[The task] Could you reproduce the text of every row below word for word, leaving the pictures out of your answer?

++++ Given records ++++

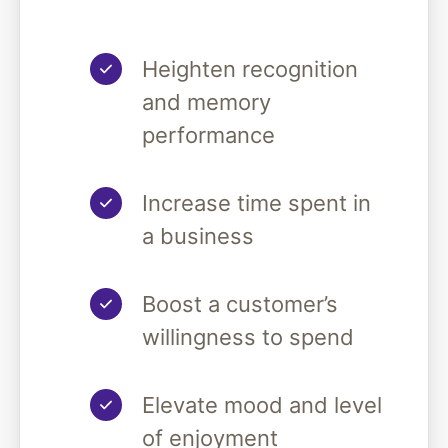
Heighten recognition
and memory
performance
Increase time spent in
a business
Boost a customer’s
willingness to spend
Elevate mood and level
of enjoyment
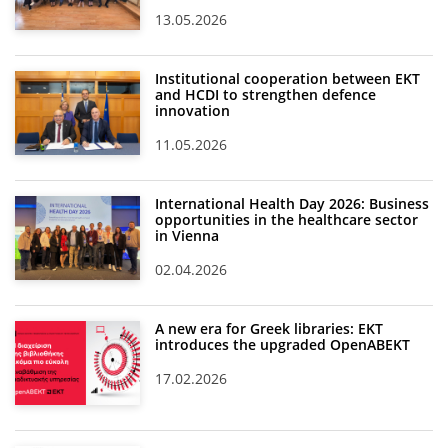
13.05.2026
Institutional cooperation between EKT
and HCDI to strengthen defence
innovation
11.05.2026
International Health Day 2026: Business
opportunities in the healthcare sector
in Vienna
02.04.2026
A new era for Greek libraries: EKT
introduces the upgraded OpenABEKT
17.02.2026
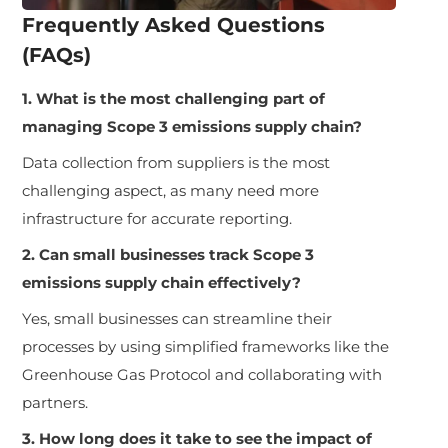
Frequently Asked Questions
(FAQs)
1. What is the most challenging part of
managing Scope 3 emissions supply chain?
Data collection from suppliers is the most
challenging aspect, as many need more
infrastructure for accurate reporting.
2. Can small businesses track Scope 3
emissions supply chain effectively?
Yes, small businesses can streamline their
processes by using simplified frameworks like the
Greenhouse Gas Protocol and collaborating with
partners.
3. How long does it take to see the impact of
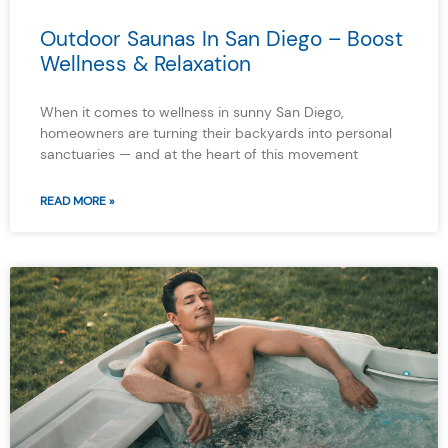
Outdoor Saunas In San Diego – Boost
Wellness & Relaxation
When it comes to wellness in sunny San Diego,
homeowners are turning their backyards into personal
sanctuaries — and at the heart of this movement
READ MORE »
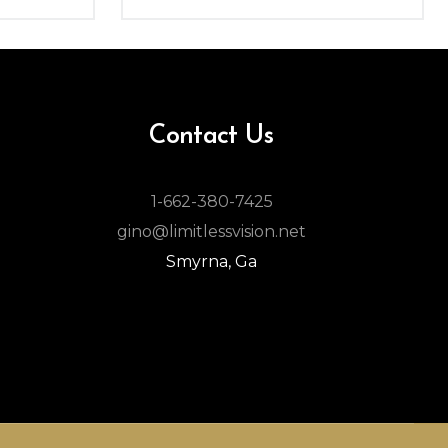
Contact Us
1-662-380-7425
gino@limitlessvision.net
Smyrna, Ga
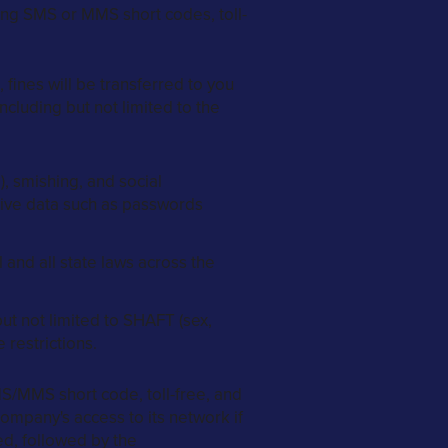
ing SMS or MMS short codes, toll-
fines will be transferred to you
ncluding but not limited to the
), smishing, and social
itive data such as passwords
 and all state laws across the
t not limited to SHAFT (sex,
 restrictions.
S/MMS short code, toll-free, and
ompany's access to its network if
ued, followed by the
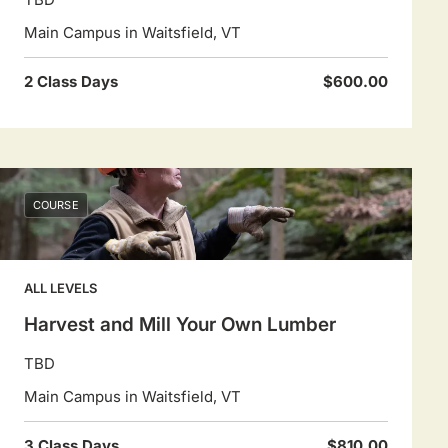
Main Campus in Waitsfield, VT
2 Class Days
$600.00
COURSE
ALL LEVELS
Harvest and Mill Your Own Lumber
TBD
Main Campus in Waitsfield, VT
3 Class Days
$810.00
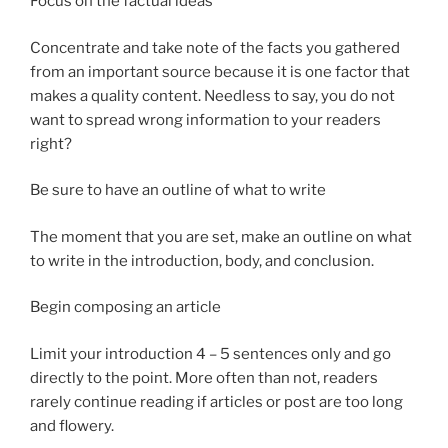
Focus on the factual ideas
Concentrate and take note of the facts you gathered
from an important source because it is one factor that
makes a quality content. Needless to say, you do not
want to spread wrong information to your readers
right?
Be sure to have an outline of what to write
The moment that you are set, make an outline on what
to write in the introduction, body, and conclusion.
Begin composing an article
Limit your introduction 4 – 5 sentences only and go
directly to the point. More often than not, readers
rarely continue reading if articles or post are too long
and flowery.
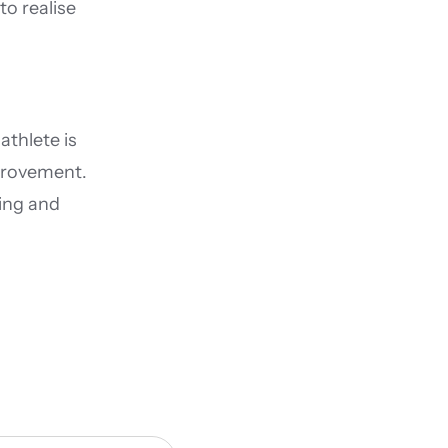
 realise 
thlete is 
provement. 
ng and 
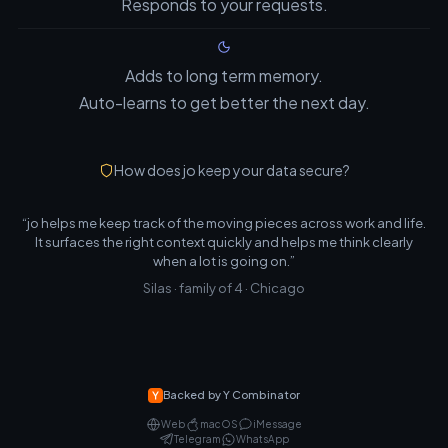
Responds to your requests.
Adds to long term memory.
Auto-learns to get better the next day.
How does jo keep your data secure?
“jo helps me keep track of the moving pieces across work and life.
It surfaces the right context quickly and helps me think clearly
when a lot is going on.”
Silas · family of 4 · Chicago
Backed by Y Combinator
Web
macOS
iMessage
Telegram
WhatsApp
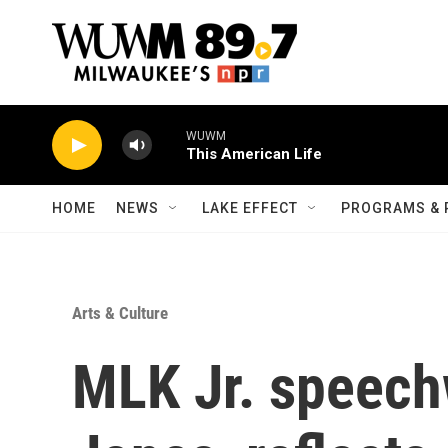
Skip to main content
WUWM
This American Life
HOME
NEWS
LAKE EFFECT
PROGRAMS & 
Arts & Culture
MLK Jr. speech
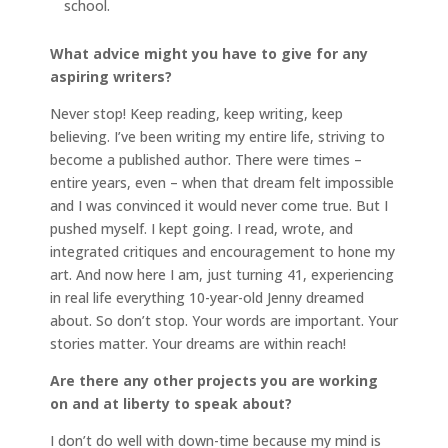
school.
What advice might you have to give for any
aspiring writers?
Never stop! Keep reading, keep writing, keep
believing. I’ve been writing my entire life, striving to
become a published author. There were times –
entire years, even – when that dream felt impossible
and I was convinced it would never come true. But I
pushed myself. I kept going. I read, wrote, and
integrated critiques and encouragement to hone my
art. And now here I am, just turning 41, experiencing
in real life everything 10-year-old Jenny dreamed
about. So don’t stop. Your words are important. Your
stories matter. Your dreams are within reach!
Are there any other projects you are working
on and at liberty to speak about?
I don’t do well with down-time because my mind is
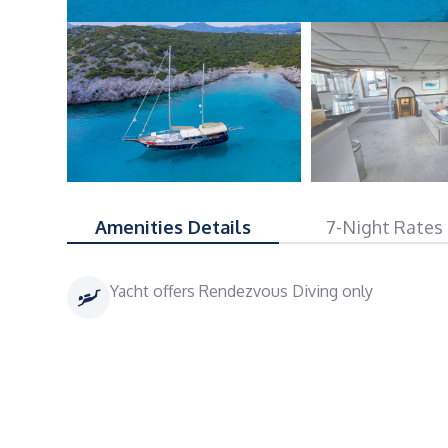
Amenities Details
7-Night Rates
Yacht offers Rendezvous Diving only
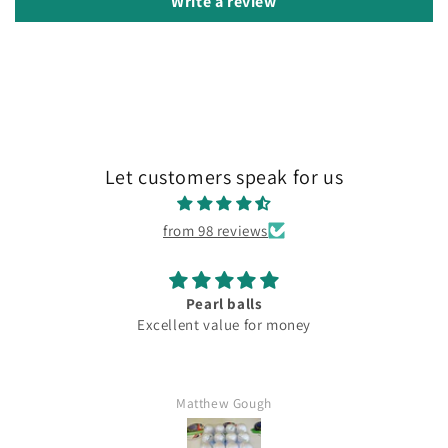
Write a review
Let customers speak for us
from 98 reviews
s
Lovely
or money
Fantastic c
gh
Mr Kim hartl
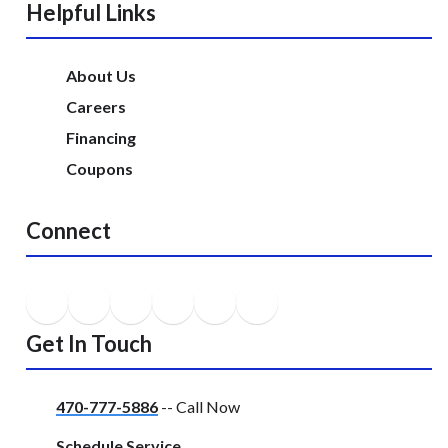
Helpful Links
About Us
Careers
Financing
Coupons
Connect
Get In Touch
470-777-5886
-- Call Now
Schedule Service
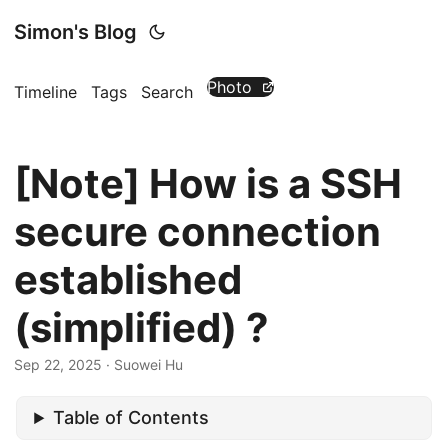
Simon's Blog
Photo
Timeline
Tags
Search
[Note] How is a SSH
secure connection
established
(simplified) ?
Sep 22, 2025
· Suowei Hu
Table of Contents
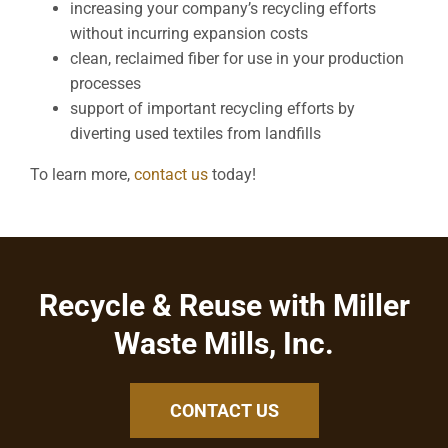
increasing your company’s recycling efforts
without incurring expansion costs
clean, reclaimed fiber for use in your production
processes
support of important recycling efforts by
diverting used textiles from landfills
To learn more,
contact us
today!
Recycle & Reuse with Miller
Waste Mills, Inc.
CONTACT US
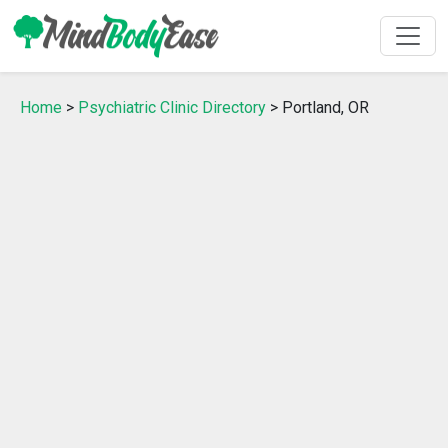
Home
>
Psychiatric Clinic Directory
> Portland, OR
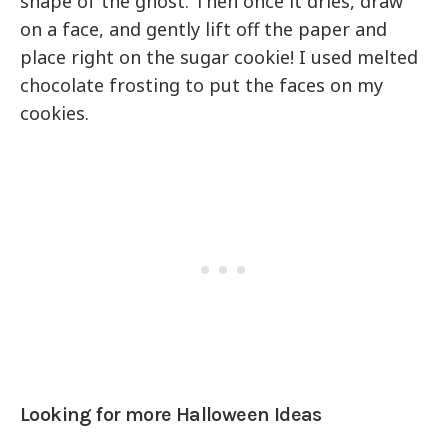
shape of the ghost. Then once it dries, draw
on a face, and gently lift off the paper and
place right on the sugar cookie! I used melted
chocolate frosting to put the faces on my
cookies.
Looking for more Halloween Ideas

++++

[Solution]
Heighten recognition
and memory
performance
Increase time spent in
a business
Boost a customer’s
willingness to spend
Elevate mood and level
of enjoyment
13.05.2026
Institutional cooperation between EKT
and HCDI to strengthen defence
innovation
11.05.2026
International Health Day 2026: Business
opportunities in the healthcare sector
in Vienna
02.04.2026
A new era for Greek libraries: EKT
introduces the upgraded OpenABEKT
17.02.2026
Frequently Asked Questions
(FAQs)
1. What is the most challenging part of
managing Scope 3 emissions supply chain?
Data collection from suppliers is the most
challenging aspect, as many need more
infrastructure for accurate reporting.
2. Can small businesses track Scope 3
emissions supply chain effectively?
Yes, small businesses can streamline their
processes by using simplified frameworks like the
Greenhouse Gas Protocol and collaborating with
partners.
3. How long does it take to see the impact of
Outdoor Saunas In San Diego – Boost
Wellness & Relaxation
When it comes to wellness in sunny San Diego,
homeowners are turning their backyards into personal
sanctuaries — and at the heart of this movement
READ MORE »
Contact Us
1-662-380-7425
gino@limitlessvision.net
Smyrna, Ga
ing SMS or MMS short codes, toll-
fines will be transferred to you
ncluding but not limited to the
), smishing, and social
itive data such as passwords
 and all state laws across the
t not limited to SHAFT (sex,
 restrictions.
S/MMS short code, toll-free, and
ompany's access to its network if
ued, followed by the
Main Campus in Waitsfield, VT
2 Class Days
$600.00
COURSE
ALL LEVELS
Harvest and Mill Your Own Lumber
TBD
Main Campus in Waitsfield, VT
3 Class Days
$810.00
Focus on the factual ideas
Concentrate and take note of the facts you gathered
from an important source because it is one factor that
makes a quality content. Needless to say, you do not
want to spread wrong information to your readers
right?
Be sure to have an outline of what to write
The moment that you are set, make an outline on what
to write in the introduction, body, and conclusion.
Begin composing an article
Limit your introduction 4 – 5 sentences only and go
directly to the point. More often than not, readers
rarely continue reading if articles or post are too long
and flowery.
 realise 
thlete is 
provement. 
ng and 
Responds to your requests.
Adds to long term memory.
Auto-learns to get better the next day.
How does jo keep your data secure?
“jo helps me keep track of the moving pieces across work and life.
It surfaces the right context quickly and helps me think clearly
when a lot is going on.”
Silas · family of 4 · Chicago
Backed by Y Combinator
Web
macOS
iMessage
Telegram
WhatsApp
Skip to main content
WUWM
This American Life
HOME
NEWS
LAKE EFFECT
PROGRAMS & 
Arts & Culture
MLK Jr. speech
school.
What advice might you have to give for any
aspiring writers?
Never stop! Keep reading, keep writing, keep
believing. I’ve been writing my entire life, striving to
become a published author. There were times –
entire years, even – when that dream felt impossible
and I was convinced it would never come true. But I
pushed myself. I kept going. I read, wrote, and
integrated critiques and encouragement to hone my
art. And now here I am, just turning 41, experiencing
in real life everything 10-year-old Jenny dreamed
about. So don’t stop. Your words are important. Your
stories matter. Your dreams are within reach!
Are there any other projects you are working
on and at liberty to speak about?
I don’t do well with down-time because my mind is
Amenities Details
7-Night Rates
Yacht offers Rendezvous Diving only
Write a review
Let customers speak for us
from 98 reviews
s
Lovely
or money
Fantastic c
gh
Mr Kim hartl
Helpful Links
About Us
Careers
Financing
Coupons
Connect
Get In Touch
470-777-5886
-- Call Now
Schedule Service
Simon's Blog
Photo
Timeline
Tags
Search
[Note] How is a SSH
secure connection
established
(simplified) ?
Sep 22, 2025
· Suowei Hu
Table of Contents
increasing your company’s recycling efforts
without incurring expansion costs
clean, reclaimed fiber for use in your production
processes
support of important recycling efforts by
diverting used textiles from landfills
To learn more,
contact us
today!
Recycle & Reuse with Miller
Waste Mills, Inc.
CONTACT US
Home
>
Psychiatric Clinic Directory
> Portland, OR
shape of the ghost. Then once it dries, draw
on a face, and gently lift off the paper and
place right on the sugar cookie! I used melted
chocolate frosting to put the faces on my
cookies.
Looking for more Halloween Ideas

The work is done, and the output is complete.